The 20-city composite index, which tracks the price path of typical single-family homes in 20 metropolitan areas, fell by 12.72% over the year to its lowest since December 2004. The 10-city composite index set yet another record, falling by 13.55% since last year.
Seventeen of the 20 metropolitan areas posted record low annual declines, with half of the 20 metropolitan areas posting double-digit declines.
"Prices of single family homes continue to drop across the nation," said Standard & Poor index committee Chairman David Blitzer, adding there is no sign of a bottom in the numbers.
"All 20 metro areas were in the red for the February-over-January reading. In addition, 19 of the 20 MSAs are still reporting negative annual returns," he added. "The monthly data show that every one of the MSAs has now declined every month since September 2007, marking six consecutive months. On top of that, the declines have remained steep with eight of the 20 MSAs and both composites reporting their single largest monthly decline in February."
Ian Shepherdson, chief economist at High Frequency Economics, said, "We think it very likely that the plunge in home prices is a key driver of the collapse in consumers' confidence, which is now a good deal weaker than traditional models, based on stock and gas prices, imply.
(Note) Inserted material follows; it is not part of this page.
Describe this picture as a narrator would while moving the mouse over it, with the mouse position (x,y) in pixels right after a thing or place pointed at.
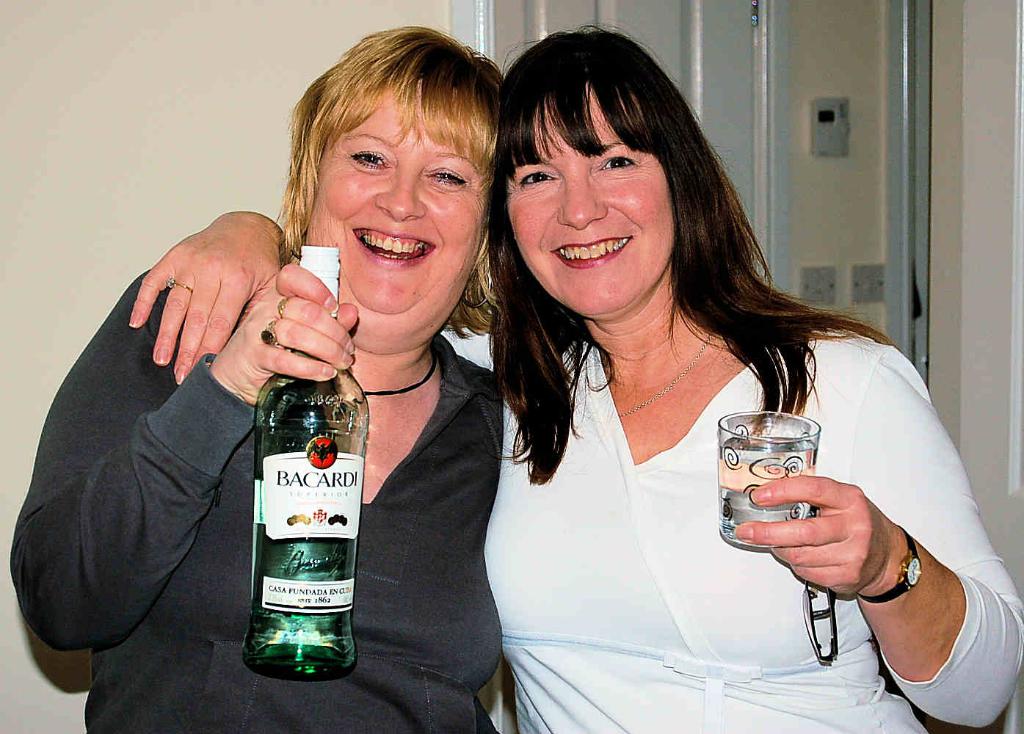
This picture shows a two woman (568,333) smiling and holding a rum bottle (301,465) and a glass (797,514) in their hands (890,545). In the background (152,129) there is a wall (140,70).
If so, the numbers will only get worse, and spending will follow, falling a long way for a long time."
The 20-city composite now stands at a level of 175.94 while the 10-city composite is at 190.58.
TJ Marta, fixed income strategist at RBC Capita Markets, said that rising foreclosures and vacancies will keep the downtrend in price changes steep. "The good news is that the faster prices correct, the faster that inventories can clear and the faster the economy will be able to return to trend growth."
The weakest markets over the past year have been Las Vegas and Miami, which have fallen by 22.8% and 21.7%, respectively.
Jacqui Douglas, economic strategist at TD Securities, said, "Charlotte, NC continues to be the only Composite-20 city posting year-over-year gains, although only barely at 1.5% year over year. The Y/Y trend in Charlotte will likely turn negative soon enough, as the 3-month annualized trend in prices continues to come in below zero, at -4.3% in February."
In the previous month, the 20-city composite had fallen by 10.7% over the year, while the 10-city composite had fallen by 11.4%, while in the December report, the 20-city composite recorded an annual decline of 9.1% and the 10-city composite had set a new record by declining 9.8%.